Quickly, Hypochondria Girl, to the Google-mobile!
Searching for sites on arcus senilis led me to a 1980 study that found “an increased risk of coronary artery disease” in men with the condition under 40. Not only did that not answer my concerns as a woman under 40, but it raised even more questions about whether to believe a 25-year old peer-reviewed study or a three-day old quickie New York Times article.
As I searched, I silently cursed my eye doctor for failing to mention that my eyeballs could be sending S.O.S. signals. What kind of quack would withhold this kind of information from a patient?
The next stop was Wikipedia, which informed me that arcus senilis usually occurs in the elderly, usually indicates cholesterol problems, and can be a sign of eye trouble when it occurs monolaterally; but I’m only 26, I have great cholesterol, and my eye blobs came as a matched set. However, the article also notes that the condition is known as arcus juvenilis when occuring in younger folks like me. Back to Google.
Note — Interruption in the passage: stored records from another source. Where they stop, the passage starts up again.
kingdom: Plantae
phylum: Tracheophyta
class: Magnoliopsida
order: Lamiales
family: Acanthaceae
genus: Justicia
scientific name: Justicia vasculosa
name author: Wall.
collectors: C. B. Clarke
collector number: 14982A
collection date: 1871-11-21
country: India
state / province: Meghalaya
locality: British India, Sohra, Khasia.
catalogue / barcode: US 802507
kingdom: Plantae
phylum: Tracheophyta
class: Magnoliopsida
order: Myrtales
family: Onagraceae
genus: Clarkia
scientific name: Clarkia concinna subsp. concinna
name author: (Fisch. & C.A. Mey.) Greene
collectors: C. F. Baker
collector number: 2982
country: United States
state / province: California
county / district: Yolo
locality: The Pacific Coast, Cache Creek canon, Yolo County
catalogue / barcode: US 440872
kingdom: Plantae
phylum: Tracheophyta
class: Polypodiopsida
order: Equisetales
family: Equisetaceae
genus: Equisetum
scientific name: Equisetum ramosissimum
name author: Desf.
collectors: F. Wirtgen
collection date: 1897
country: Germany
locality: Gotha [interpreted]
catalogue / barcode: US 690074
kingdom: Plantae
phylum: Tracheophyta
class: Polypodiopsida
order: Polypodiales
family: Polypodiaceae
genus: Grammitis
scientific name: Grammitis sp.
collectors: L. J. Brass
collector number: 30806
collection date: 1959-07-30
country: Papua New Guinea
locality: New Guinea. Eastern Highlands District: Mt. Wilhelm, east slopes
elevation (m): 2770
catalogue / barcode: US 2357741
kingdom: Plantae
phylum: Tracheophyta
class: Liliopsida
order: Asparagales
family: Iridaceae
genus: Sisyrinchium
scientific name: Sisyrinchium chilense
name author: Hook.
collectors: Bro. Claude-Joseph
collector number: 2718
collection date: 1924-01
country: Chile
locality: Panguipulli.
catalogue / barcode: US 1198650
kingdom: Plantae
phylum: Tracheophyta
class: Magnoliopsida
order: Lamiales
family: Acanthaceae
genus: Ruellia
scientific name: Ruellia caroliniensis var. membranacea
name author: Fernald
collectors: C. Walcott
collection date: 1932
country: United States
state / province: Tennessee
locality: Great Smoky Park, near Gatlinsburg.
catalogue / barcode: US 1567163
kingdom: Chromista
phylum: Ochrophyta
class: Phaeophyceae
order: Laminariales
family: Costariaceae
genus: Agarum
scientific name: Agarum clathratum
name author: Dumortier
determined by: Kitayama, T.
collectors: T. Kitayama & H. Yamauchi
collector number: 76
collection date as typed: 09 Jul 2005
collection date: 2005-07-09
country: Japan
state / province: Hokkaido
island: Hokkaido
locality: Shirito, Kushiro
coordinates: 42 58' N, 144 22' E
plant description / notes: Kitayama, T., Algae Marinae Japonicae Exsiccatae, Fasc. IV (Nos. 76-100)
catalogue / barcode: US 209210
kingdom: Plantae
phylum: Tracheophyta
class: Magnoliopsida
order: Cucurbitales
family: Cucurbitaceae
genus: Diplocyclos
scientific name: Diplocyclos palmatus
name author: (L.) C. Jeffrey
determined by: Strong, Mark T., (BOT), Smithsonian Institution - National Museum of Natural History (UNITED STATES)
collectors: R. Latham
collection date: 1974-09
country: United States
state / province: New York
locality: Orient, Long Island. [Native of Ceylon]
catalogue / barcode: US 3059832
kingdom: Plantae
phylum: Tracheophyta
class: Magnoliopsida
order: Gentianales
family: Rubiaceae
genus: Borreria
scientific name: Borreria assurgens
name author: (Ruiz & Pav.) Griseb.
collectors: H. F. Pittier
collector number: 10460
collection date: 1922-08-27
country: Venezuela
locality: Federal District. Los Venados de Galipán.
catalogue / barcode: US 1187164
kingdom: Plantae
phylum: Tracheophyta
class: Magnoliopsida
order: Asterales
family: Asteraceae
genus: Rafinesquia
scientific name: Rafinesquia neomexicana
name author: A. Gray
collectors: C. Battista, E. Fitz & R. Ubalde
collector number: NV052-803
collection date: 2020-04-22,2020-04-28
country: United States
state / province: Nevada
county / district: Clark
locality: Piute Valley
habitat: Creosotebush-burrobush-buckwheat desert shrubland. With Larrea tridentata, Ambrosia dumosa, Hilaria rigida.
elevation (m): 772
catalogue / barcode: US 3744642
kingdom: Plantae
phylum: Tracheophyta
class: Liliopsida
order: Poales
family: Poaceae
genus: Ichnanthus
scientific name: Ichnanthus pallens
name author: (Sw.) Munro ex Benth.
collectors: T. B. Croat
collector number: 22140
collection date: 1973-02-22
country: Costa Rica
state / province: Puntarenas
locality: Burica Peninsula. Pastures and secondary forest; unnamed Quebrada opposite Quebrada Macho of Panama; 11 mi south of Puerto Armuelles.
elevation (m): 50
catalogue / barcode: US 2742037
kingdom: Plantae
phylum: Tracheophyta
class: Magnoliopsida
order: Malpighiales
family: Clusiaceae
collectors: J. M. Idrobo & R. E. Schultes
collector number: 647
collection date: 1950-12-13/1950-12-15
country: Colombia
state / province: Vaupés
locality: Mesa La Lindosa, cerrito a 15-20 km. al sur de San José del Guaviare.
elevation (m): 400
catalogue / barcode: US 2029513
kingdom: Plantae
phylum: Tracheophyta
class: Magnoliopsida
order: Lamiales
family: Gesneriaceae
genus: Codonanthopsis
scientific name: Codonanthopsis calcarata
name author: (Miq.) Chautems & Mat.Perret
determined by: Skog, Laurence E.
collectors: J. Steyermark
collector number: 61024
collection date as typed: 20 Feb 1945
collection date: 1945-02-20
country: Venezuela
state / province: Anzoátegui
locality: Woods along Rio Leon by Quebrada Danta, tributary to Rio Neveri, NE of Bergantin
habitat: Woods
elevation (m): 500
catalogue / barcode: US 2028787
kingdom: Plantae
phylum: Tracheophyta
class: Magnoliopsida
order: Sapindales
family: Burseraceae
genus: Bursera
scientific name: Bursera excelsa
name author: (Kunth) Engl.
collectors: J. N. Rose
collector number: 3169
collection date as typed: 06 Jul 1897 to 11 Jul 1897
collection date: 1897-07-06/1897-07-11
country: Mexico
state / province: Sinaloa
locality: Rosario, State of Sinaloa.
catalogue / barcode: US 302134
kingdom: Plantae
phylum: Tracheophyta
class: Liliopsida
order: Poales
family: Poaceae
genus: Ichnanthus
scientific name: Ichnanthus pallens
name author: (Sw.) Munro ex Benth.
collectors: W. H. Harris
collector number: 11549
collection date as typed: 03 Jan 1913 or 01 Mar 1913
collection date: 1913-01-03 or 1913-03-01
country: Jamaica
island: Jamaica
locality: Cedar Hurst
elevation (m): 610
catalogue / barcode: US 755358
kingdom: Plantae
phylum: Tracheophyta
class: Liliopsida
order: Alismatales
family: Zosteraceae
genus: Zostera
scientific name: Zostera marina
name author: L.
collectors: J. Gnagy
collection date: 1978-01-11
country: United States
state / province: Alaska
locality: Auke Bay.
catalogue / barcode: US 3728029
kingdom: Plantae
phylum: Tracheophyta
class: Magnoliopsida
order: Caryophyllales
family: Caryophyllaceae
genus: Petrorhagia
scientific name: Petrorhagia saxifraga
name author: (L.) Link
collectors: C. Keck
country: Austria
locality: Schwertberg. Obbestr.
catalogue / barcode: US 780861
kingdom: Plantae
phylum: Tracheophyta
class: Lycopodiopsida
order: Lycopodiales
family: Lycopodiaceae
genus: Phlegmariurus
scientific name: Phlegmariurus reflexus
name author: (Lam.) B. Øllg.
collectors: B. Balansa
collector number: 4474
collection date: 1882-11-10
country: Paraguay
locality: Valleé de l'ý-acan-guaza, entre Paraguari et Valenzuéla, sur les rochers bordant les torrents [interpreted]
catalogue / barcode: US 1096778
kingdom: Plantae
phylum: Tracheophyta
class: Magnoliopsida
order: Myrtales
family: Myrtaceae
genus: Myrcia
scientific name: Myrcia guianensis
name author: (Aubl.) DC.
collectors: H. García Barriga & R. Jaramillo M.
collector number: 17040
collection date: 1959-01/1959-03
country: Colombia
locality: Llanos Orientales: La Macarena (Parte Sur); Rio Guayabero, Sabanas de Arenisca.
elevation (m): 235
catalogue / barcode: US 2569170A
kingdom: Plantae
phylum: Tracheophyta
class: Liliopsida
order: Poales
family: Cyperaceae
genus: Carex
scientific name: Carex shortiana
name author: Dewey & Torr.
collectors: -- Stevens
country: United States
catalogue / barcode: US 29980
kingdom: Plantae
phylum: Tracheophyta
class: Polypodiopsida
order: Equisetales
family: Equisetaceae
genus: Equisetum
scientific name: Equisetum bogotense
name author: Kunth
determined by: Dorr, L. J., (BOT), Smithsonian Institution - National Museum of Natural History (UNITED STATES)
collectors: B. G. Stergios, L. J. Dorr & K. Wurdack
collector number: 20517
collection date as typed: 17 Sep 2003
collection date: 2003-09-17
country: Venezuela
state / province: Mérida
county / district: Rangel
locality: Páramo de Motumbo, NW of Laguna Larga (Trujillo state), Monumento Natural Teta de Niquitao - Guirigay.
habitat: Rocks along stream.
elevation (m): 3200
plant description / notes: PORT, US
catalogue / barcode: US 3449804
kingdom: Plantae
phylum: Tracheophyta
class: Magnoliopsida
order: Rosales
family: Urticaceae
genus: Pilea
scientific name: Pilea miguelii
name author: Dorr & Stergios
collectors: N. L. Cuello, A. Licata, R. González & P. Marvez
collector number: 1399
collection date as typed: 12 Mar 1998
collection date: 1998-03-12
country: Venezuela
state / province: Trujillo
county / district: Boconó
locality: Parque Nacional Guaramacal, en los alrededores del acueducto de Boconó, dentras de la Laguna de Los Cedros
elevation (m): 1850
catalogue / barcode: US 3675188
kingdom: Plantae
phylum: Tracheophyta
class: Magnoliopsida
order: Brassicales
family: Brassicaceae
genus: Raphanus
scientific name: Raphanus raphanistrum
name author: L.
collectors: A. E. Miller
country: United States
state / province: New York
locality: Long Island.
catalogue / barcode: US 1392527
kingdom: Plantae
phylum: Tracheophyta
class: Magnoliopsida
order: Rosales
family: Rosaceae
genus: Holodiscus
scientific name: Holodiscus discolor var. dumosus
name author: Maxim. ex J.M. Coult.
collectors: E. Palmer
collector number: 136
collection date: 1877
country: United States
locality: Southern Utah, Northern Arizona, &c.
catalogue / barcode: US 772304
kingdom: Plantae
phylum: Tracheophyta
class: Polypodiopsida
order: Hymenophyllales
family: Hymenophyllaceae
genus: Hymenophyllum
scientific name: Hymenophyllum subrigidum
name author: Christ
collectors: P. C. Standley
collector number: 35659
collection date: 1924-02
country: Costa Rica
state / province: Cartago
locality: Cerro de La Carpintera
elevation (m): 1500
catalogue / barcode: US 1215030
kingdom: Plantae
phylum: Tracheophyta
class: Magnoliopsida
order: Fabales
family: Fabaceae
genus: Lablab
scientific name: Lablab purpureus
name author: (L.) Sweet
When searching “arcus juvenilis,” the first link to catch my eye drops the phrase “fish-eye disease,” which begs further investigation. The paper is in French but the synopsis isn’t. No, the synopsis is written in medical jargon, in which I am less than fluent. I get the idea that this family with arcus juvenilis lacked “good” cholesterol but overall were doing okay in the cardiovascular disease department. That’s all well and good, but what the hell is fish-eye? Is that what I have? “That’s even worse than ‘arcus juvenilis’,” I think to myself as I see the romance of my green pupil-auras melt before my very fish-eyes.
It is at this point, with my browser bending under the weight of two dozen tabbed web sites, that I looked back over what I had learned thus far. Fish-eye. Cholesterol. Age. Cornea. I stopped. I performed a simple Google image search. I remembered that a cornea is not a pupil. I immediately forgave my childhood eye doctor and turned my disdain toward my elementary school biology teachers.